Start Simple: Begin with basic label categories and expand as needed
User Training: Ensure labelers understand the categories and criteria
Quality Control: Implement review processes for critical labels
Performance: Index your tables appropriately for large datasets (as shown in our schema)
Backup: Regular backups of your labeling data are essential
Validation: Use database constraints to ensure data quality
Audit Trail: Maintain full history of who labeled what and when

Conclusion

This integrated approach combining Azure SQL Database, Kusto, and Grafana provides a powerful, scalable solution for data labeling workflows.
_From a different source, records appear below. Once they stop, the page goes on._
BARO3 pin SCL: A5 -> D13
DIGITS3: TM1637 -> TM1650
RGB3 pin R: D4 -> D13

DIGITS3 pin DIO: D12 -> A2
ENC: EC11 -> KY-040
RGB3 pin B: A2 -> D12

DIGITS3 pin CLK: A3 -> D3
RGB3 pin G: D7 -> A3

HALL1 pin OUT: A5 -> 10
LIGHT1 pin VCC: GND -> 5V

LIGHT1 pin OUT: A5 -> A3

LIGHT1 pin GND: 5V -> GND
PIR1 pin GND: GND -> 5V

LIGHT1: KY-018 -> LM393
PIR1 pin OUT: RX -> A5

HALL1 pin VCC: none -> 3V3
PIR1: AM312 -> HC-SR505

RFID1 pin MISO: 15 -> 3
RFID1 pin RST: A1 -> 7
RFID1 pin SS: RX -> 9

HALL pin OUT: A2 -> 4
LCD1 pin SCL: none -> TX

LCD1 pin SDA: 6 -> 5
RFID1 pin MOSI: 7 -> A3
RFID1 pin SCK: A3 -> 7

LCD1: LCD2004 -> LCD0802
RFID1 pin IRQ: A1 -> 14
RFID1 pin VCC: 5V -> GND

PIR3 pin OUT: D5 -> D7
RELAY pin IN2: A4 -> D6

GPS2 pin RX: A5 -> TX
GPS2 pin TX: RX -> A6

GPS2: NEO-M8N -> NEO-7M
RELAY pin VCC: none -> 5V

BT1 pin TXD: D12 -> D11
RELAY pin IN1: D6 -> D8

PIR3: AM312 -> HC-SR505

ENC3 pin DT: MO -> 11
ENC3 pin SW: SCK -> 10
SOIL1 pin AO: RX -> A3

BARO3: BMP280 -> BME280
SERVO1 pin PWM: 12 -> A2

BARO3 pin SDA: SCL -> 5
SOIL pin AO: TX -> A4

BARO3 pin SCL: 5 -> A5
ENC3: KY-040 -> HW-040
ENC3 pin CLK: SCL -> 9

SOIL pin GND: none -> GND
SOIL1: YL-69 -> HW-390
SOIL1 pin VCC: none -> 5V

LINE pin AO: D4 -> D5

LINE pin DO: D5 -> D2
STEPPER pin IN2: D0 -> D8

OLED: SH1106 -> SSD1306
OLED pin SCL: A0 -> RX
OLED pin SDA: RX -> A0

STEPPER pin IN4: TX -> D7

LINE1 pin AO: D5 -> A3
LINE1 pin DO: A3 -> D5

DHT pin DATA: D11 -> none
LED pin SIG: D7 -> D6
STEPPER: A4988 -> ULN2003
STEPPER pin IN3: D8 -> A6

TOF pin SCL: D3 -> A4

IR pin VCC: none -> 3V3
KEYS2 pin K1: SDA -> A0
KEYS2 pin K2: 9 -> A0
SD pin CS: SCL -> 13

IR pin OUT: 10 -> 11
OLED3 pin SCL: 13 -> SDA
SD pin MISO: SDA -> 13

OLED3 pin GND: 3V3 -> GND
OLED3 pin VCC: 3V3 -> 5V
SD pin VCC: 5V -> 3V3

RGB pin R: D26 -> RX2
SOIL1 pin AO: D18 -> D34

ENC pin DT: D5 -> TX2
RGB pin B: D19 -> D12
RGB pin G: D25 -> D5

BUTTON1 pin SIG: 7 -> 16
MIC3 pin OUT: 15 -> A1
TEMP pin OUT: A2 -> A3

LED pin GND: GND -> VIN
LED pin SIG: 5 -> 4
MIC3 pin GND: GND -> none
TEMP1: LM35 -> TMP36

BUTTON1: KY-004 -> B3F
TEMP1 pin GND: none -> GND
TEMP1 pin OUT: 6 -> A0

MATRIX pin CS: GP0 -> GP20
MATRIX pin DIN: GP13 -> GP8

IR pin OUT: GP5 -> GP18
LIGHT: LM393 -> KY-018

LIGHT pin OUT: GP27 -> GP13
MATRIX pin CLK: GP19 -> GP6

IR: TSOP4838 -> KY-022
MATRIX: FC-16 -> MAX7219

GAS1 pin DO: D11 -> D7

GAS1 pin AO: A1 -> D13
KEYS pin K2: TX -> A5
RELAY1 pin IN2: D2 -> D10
The interactive interface empowers domain experts to efficiently label large datasets, while the robust backend ensures data integrity and traceability.

Key benefits include:

Unified Interface: Single pane of glass for data exploration and labeling
Real-time Collaboration: Multiple users can work simultaneously
Full Audit Trail: Complete history of labeling activities
Flexible Schema: Easy to adapt for different labeling scenarios
Enterprise Ready: Built on Azure services with proper authentication

Whether you're building the next generation of medical diagnostic tools, optimizing manufacturing processes, or improving weather prediction models, this labeling system provides the infrastructure needed to turn raw data into actionable insights.

The result is high-quality labeled data that forms a solid foundation for building reliable machine learning models—ultimately driving better business outcomes across a wide range of industries.